Return the lines below that contain the word "input".

*** Dataset entries Section Begins ***

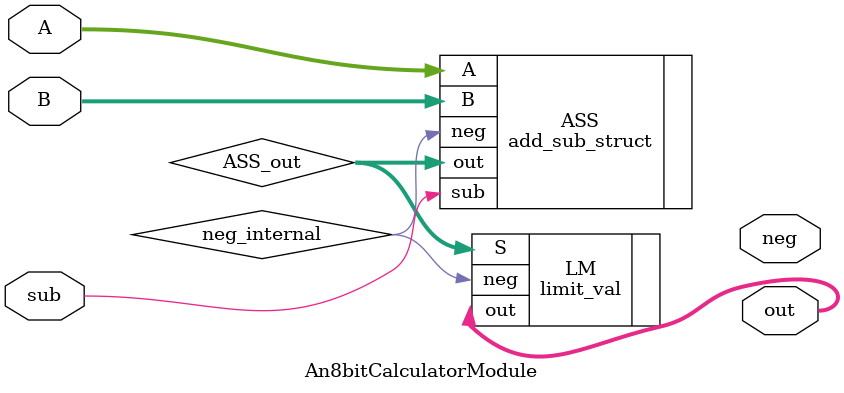
<source format=sv>
`timescale 1ns / 1ps


module An8bitCalculatorModule(
        input [7:0] A,
        input [7:0] B,
        input sub,
        output [7:0] out,
        output neg
    );
    
    logic [7:0] ASS_out;
    logic neg_internal;
    
    add_sub_struct ASS(
        .A(A),
        .B(B),
        .sub(sub),
        .out(ASS_out),
        .neg(neg_internal)
        );
        
    limit_val LM(
        .S(ASS_out),
	    .neg(neg_internal),
	    .out(out)
        );
        
endmodule

</source>
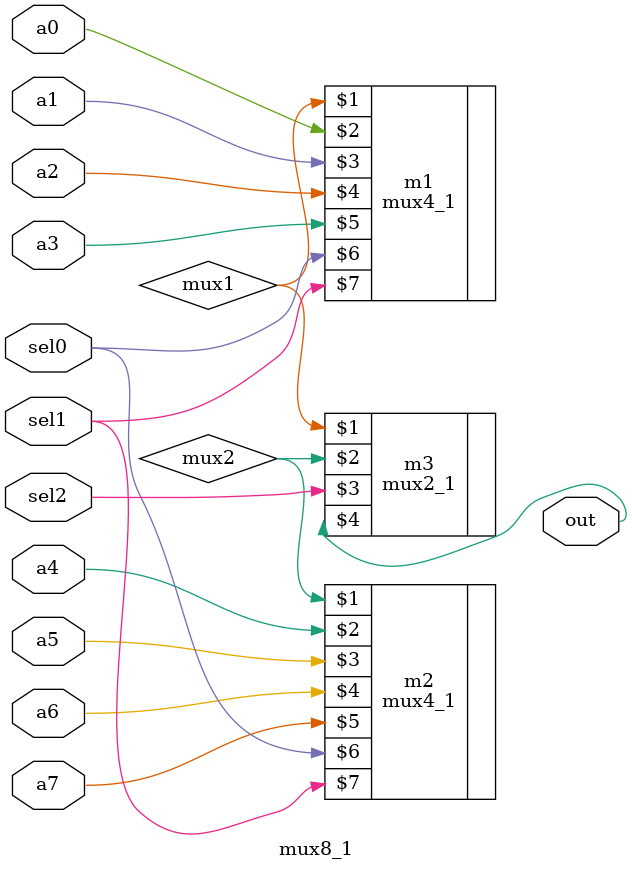
<source format=v>
module mux8_1(a0,a1,a2,a3,a4,a5,a6,a7,sel0,sel1,sel2,out); // mux 8 x 1 module
	input a0,a1,a2,a3,a4,a5,a6,a7;				// 8 input
	input sel0, sel1, sel2;							// secme girisler
	output out;										// olusan 1 bitlik output
	wire mux1, mux2;

	mux4_1 m1(mux1, a0,a1,a2,a3, sel0, sel1);		// 4 e 1 lik muxlar ile yapilir.
	mux4_1 m2(mux2, a4,a5,a6,a7, sel0, sel1);
	mux2_1 m3(mux1, mux2, sel2, out);
	
endmodule
</source>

*** Dataset entries Section Ends ***

**Solved problem:**
        input [7:0] A,
        input [7:0] B,
        input sub,
	input a0,a1,a2,a3,a4,a5,a6,a7;				// 8 input
	input sel0, sel1, sel2;							// secme girisler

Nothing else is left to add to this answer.